Taking Your Financial Navigation to the Next Level
In a presentation rich with detailed and eye-opening case studies, financial professionals Dan Sherman, MA, LPC, Clara N. Lambert, BBA, OPN-CG, and Ayesha Azam, MSHIA, shared best practices for navigating patients through the labyrinth of complex medical bills and insurance programs with an overview of some of the most common scenarios that are encountered when working with insurance providers. They also presented some of the ways in which consumers can avoid paying too much for their healthcare.
Awareness, education, and optimization were the watchwords for this session on taking financial navigation to a higher level. Some of the topics covered included:
- Medicaid Enrollment and Charity Programs
- Financial Advocates and Financial Counseling
- Copay and PAP Assistance
- Financial Advocacy Interventions
As the 3 presenters demonstrated, many of the insurance programs, whether private or public, are extremely complex and most patients simply are unable to use these to their advantage. It often takes a credentialed professional with experience and training to avoid many of the typical pitfalls that patients face when working on their own. Due to the complexity of the American system, and the need for different types of coverage at different stages of life, many consumers find it difficult if not impossible to stay on top of the rules and regulations and are unable to be their own best financial advocate. As a result, when entering the healthcare market, many people end up unwittingly overpaying or find themselves in situations where they are unable to meet their apparent cost burden. And the savings that are realized when programs are knowledgeably used can be dramatic. Especially in cancer care where costs can build rapidly, and patients can experience changes in employment and other hardships, it pays to have expert advocacy.
In addition, the presentation also addressed the types of training and credentials that financial navigators should obtain, and the ways financial navigation programs can be structured to most benefit patients and providers.

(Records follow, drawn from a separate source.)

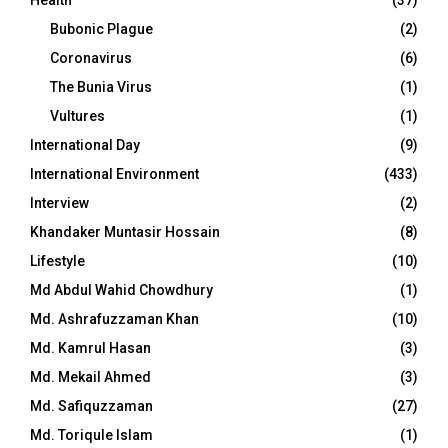
Bubonic Plague
(2)
Coronavirus
(6)
The Bunia Virus
(1)
Vultures
(1)
International Day
(9)
International Environment
(433)
Interview
(2)
Khandaker Muntasir Hossain
(8)
Lifestyle
(10)
Md Abdul Wahid Chowdhury
(1)
Md. Ashrafuzzaman Khan
(10)
Md. Kamrul Hasan
(3)
Md. Mekail Ahmed
(3)
Md. Safiquzzaman
(27)
Md. Toriqule Islam
(1)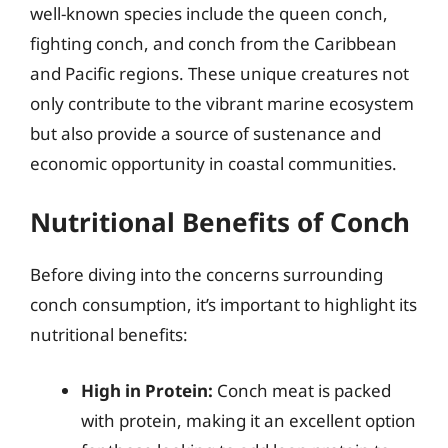
well-known species include the queen conch,
fighting conch, and conch from the Caribbean
and Pacific regions. These unique creatures not
only contribute to the vibrant marine ecosystem
but also provide a source of sustenance and
economic opportunity in coastal communities.
Nutritional Benefits of Conch
Before diving into the concerns surrounding
conch consumption, it’s important to highlight its
nutritional benefits:
High in Protein:
Conch meat is packed
with protein, making it an excellent option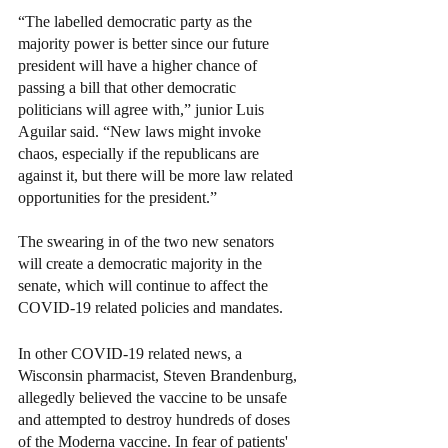
“The labelled democratic party as the 
majority power is better since our future 
president will have a higher chance of 
passing a bill that other democratic 
politicians will agree with,” junior Luis 
Aguilar said. “New laws might invoke 
chaos, especially if the republicans are 
against it, but there will be more law related 
opportunities for the president.”
The swearing in of the two new senators 
will create a democratic majority in the 
senate, which will continue to affect the 
COVID-19 related policies and mandates. 
In other COVID-19 related news, a 
Wisconsin pharmacist, Steven Brandenburg, 
allegedly believed the vaccine to be unsafe 
and attempted to destroy hundreds of doses 
of the Moderna vaccine. In fear of patients'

Organized Networking Sessions
These sessions were each offered twice, giving navigators the opportunity to participate in the topic discussions they were most interested in. The sessions were moderated so that the greatest number of questions could be answered. The following topics were included in this meeting’s networking groups:
- Program Development
- Metrics Implementation
- Writing an Abstract
- Getting the Most from Your LNN
And, as promised, there were plenty of networking activities! One of the things our members value most about the conference is the chance to connect with other navigators and to catch up with friends. In moderated sessions, chats, and other venues, navigators had ample opportunities to share and be social.